Fig. 6. Pupariation progression by coupling morphogenetic and neuromotor subprograms.

a dilp8-mutant puparium aspect ratio (AR) fluctuations are briefer than muscle calcium (mhc»GCaMP) fluctuations during pupariation. Shown are dot plots of PMP duration in dilp8 mutants (−/−) and controls (+/−) according to variation in puparium AR (AR-var) or mhc»GCaMP (GCaMP-var). dilp8(−/−) is dilp8^ag52/ag54. dilp8(+/−) is dilp8^ag52/ag54. b Post-midthird instar transition-expression of tub > dilp8 delays tanning. Shown are dot plots of the time from GSB to tanning. Red dots, animals performing two GSBs. c Cuticle sclerotization and tanning pathway. mDopa, ɑ-methyldopa. d Photos of puparia. Effects of ɑ-methyldopa. e Quantification of d for dilp8 and f Lgr3 mutants and controls. Shown are dot plots of puparium AR. g ɑ-methyldopa treatment does not rescue GSB of dilp8 or Lgr3 mutants. Shown is the percentage of animals of the depicted genotypes that perform GSB. h ɑ-methyldopa treatment does not rescue the average duration of pre-GSB contractions of dilp8 mutants. Shown are dot plots of the average pre-GSB contraction duration. i Model for the Dilp8-Lgr3-dependent modulation of pre-GSB. j dilp8 mRNA levels increase 5 min after GSB. Shown are qRT-PCR estimations of dilp8 mRNA levels in WT animals. Statistics (full details in Supplementary Table 2): a, b, e, f, j Dots: one animal. h Dots: average per animal. a, e, f, h Horizontal bar, median. Error bars, 25-75%. a, e, h Student–Neuwan–Keuls test. f Dunn’s test. b, j Mann–Whitney Rank sum test. g Binomial tests with Bonferroni correction. a, e, f-h Same blue letters, P > 0.05. *P < 0.05. (N) Number of animals (orange).

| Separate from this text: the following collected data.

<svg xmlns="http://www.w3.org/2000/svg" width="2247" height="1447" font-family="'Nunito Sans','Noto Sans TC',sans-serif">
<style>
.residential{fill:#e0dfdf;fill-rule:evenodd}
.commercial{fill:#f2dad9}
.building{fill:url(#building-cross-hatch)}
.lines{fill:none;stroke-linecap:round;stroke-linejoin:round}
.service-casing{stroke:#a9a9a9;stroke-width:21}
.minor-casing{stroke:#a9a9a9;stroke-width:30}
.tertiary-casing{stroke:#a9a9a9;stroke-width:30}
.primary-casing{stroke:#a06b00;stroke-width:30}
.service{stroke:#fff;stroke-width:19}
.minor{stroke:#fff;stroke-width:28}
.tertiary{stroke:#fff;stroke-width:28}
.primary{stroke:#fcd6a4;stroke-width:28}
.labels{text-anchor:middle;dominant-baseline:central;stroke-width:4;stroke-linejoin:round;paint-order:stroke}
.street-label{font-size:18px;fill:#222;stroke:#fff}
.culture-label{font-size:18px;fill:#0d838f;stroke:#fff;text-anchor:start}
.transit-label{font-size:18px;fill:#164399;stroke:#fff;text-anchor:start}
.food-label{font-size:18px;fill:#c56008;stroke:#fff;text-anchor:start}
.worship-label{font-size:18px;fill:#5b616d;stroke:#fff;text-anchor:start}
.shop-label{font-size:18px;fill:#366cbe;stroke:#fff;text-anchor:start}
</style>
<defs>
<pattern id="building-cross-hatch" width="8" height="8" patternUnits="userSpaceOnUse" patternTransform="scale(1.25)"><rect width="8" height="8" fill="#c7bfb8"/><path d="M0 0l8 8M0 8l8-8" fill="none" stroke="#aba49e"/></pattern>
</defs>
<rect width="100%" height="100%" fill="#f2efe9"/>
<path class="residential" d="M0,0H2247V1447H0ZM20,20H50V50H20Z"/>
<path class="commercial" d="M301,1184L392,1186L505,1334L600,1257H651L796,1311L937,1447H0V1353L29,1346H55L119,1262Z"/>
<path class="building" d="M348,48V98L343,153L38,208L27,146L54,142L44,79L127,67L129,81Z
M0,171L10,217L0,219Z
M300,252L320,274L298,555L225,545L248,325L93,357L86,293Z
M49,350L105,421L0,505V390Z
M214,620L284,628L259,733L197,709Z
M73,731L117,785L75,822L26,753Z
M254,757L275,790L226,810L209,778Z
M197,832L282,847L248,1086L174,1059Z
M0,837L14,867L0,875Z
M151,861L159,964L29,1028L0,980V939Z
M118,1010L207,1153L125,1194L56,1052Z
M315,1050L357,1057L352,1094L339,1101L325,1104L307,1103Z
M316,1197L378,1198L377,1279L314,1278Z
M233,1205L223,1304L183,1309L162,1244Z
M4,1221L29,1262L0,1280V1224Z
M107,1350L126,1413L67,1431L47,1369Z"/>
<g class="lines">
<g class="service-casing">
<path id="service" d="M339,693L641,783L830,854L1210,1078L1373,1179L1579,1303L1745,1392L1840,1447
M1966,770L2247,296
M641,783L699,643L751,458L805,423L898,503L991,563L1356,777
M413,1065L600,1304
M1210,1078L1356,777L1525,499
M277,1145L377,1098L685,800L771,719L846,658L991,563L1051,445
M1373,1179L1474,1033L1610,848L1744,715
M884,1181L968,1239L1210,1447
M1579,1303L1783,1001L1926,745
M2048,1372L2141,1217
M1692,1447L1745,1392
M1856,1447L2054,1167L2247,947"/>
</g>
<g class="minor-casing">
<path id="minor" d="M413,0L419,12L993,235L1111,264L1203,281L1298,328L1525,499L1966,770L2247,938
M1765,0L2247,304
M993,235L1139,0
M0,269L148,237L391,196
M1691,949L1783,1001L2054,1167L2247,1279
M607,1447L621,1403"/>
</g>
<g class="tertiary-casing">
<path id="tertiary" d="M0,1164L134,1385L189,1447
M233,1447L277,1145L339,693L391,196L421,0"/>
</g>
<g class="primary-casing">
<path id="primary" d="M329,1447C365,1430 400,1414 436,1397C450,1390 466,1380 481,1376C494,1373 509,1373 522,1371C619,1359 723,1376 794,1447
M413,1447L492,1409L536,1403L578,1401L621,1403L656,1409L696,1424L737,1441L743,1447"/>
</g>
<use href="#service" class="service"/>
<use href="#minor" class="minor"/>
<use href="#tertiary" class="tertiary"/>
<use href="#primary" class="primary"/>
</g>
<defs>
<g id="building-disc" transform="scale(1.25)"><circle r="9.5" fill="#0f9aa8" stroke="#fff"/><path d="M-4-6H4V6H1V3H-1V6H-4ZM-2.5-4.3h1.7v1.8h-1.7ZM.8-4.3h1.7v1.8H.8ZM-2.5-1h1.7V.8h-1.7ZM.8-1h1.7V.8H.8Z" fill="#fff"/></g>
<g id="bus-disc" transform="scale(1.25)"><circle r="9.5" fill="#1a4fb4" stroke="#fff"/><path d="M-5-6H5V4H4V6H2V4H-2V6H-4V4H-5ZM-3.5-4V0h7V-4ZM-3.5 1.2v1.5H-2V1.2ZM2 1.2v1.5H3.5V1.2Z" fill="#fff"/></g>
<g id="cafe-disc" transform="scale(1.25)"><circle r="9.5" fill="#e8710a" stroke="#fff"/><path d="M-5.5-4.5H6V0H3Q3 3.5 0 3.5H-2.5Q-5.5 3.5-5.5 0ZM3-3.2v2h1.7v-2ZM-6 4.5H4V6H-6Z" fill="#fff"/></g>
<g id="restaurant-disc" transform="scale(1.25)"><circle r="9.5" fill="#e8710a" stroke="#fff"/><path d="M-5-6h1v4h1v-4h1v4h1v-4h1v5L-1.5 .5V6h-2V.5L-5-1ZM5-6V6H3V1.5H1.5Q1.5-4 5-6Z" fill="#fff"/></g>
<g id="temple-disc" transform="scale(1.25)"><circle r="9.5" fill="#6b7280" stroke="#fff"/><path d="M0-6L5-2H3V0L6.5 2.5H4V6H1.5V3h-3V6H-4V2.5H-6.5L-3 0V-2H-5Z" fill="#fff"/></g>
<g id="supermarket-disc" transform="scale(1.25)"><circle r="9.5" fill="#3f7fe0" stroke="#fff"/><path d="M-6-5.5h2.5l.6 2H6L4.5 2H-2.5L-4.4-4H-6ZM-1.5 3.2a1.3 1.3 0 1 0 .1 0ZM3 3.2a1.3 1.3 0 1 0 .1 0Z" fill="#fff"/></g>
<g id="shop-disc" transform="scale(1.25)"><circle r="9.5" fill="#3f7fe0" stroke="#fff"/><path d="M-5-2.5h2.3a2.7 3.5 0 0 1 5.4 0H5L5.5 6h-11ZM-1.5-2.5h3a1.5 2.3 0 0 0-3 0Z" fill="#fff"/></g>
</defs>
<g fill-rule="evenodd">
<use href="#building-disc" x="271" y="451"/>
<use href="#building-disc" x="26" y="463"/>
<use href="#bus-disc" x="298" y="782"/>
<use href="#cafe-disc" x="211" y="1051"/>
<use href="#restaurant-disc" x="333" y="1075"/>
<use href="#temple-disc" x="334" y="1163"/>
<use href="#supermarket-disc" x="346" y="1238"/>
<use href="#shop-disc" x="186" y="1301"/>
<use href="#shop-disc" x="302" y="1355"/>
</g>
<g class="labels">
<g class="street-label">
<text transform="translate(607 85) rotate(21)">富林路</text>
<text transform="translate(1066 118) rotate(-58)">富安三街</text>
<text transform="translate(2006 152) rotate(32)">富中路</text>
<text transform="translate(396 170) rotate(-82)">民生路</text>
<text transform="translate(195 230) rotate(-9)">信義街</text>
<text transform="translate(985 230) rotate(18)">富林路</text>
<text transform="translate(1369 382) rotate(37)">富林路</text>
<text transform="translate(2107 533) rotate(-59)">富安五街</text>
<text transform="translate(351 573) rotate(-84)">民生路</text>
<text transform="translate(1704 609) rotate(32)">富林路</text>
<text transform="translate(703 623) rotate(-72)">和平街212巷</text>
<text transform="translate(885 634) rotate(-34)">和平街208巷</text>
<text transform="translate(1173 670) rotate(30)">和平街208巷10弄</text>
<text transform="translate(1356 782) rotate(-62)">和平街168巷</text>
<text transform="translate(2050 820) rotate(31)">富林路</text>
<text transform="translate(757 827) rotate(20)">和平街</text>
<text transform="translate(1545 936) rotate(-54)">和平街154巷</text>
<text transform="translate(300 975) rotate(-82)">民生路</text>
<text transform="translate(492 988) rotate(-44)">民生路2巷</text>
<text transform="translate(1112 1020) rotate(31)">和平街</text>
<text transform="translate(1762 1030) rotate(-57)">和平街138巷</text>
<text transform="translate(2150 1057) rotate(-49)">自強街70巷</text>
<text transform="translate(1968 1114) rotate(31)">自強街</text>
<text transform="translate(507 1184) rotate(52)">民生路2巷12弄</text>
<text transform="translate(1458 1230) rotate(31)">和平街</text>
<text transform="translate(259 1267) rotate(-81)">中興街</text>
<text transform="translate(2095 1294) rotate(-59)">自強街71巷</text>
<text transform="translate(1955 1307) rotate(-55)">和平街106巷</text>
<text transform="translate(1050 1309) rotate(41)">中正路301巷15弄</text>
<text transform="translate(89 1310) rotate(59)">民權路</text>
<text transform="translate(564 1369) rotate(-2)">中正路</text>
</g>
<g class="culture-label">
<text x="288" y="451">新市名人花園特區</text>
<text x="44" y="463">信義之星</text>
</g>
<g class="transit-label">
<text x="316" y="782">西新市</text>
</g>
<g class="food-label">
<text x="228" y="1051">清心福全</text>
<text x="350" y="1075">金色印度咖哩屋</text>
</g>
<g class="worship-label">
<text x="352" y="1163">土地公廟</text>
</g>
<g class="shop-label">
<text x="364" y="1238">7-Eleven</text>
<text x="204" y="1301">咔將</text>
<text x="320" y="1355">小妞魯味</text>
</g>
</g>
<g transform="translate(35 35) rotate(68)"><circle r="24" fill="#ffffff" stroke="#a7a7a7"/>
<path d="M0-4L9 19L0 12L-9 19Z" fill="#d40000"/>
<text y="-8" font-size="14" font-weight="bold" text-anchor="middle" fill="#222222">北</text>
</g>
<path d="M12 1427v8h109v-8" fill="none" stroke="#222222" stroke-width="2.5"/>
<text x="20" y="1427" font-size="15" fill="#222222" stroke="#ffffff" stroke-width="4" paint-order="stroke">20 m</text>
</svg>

Fig. 7. Lgr3 is required in six thoracic interneurons for PMP progression.

a Lgr3 knockdown in R48H10 > neurons increases puparium aspect ratio (AR). Shown are dot plots of puparium AR. b Lgr3 knockdown in R48H10 > neurons impedes GSB. Shown is the percentage of animals of the depicted genotypes that perform GSB. > Lgr3-IR/ + data, same as Fig. 5f. c Six thoracic (6VNC) interneurons (white arrows) co-express R48H10 > CD8::RFP (magenta) and sfGFP::Lgr3^ag5 (anti-GFP, green). d R18A01 ∩ R48H10 intersectional genetics system. e Cartoon of the 6VNC R18A01 ∩ R48H10 neurons. SEZ, subesophageal zone. T1-3, thoracic segments. f 6VNC neurons (arrowheads) express R18A01 ∩ R48H10 > CD8::GFP (green). DAPI, blue. Asterisk, non-visible MIL neuron. X, non-reproducible cells. g Photos of control and R18A01 ∩ R48H10 > Lgr3-IR puparia. h R18A01 ∩ R48H10 > Lgr3-IR increases puparium AR. Shown are dot plots of puparium AR. Quantification of (g). i R18A01 ∩ R48H10 > Lgr3-IR abrogates GSB. R18A01-LexA (R18A01») alone abrogates GSB. Shown is the percentage of animals of the depicted genotypes that perform GSB. j Lgr3 expression (UAS-Lgr3) in R18A01 ∩ R48H10 neurons rescues puparium AR in Lgr3 mutants. Shown are dot plots of puparium AR. k Lgr3 expression in R18A01 ∩ R48H10 neurons does not rescue GSB. Shown is the percentage of animals of the depicted genotypes that perform GSB. l Lgr3 expression in R48H10 neurons rescues puparium AR in Lgr3 mutants. Shown are dot plots of puparium AR. m Lgr3 expression in R48H10 neurons rescues GSB in Lgr3 mutants. Shown is the percentage of animals of the depicted genotypes that perform GSB. n R48H10 > Lgr3-IR does not alter phm, dib, or E74B mRNA levels in WPP T0 animals. Dot plots showing qRT-PCR estimations of the depicted genes. o Model: Dilp8-Lgr3 pathway promotes pupariation program progression. Statistics (full details in Supplementary Table 2): a, h, j, l Dots: one animal. Horizontal bar, median. Error bars, 25-75%. n Dots: biological repeats. a, h, j, l, n ANOVA, followed by a Holm-Sidak’s test. h, j, l Dunn’s test. n ns not-significant. b, I, k, m Binomial tests with Bonferroni correction. Same blue letters, corrected P > 0.05. (N) Number of animals (orange). Scale bars, 50 µm.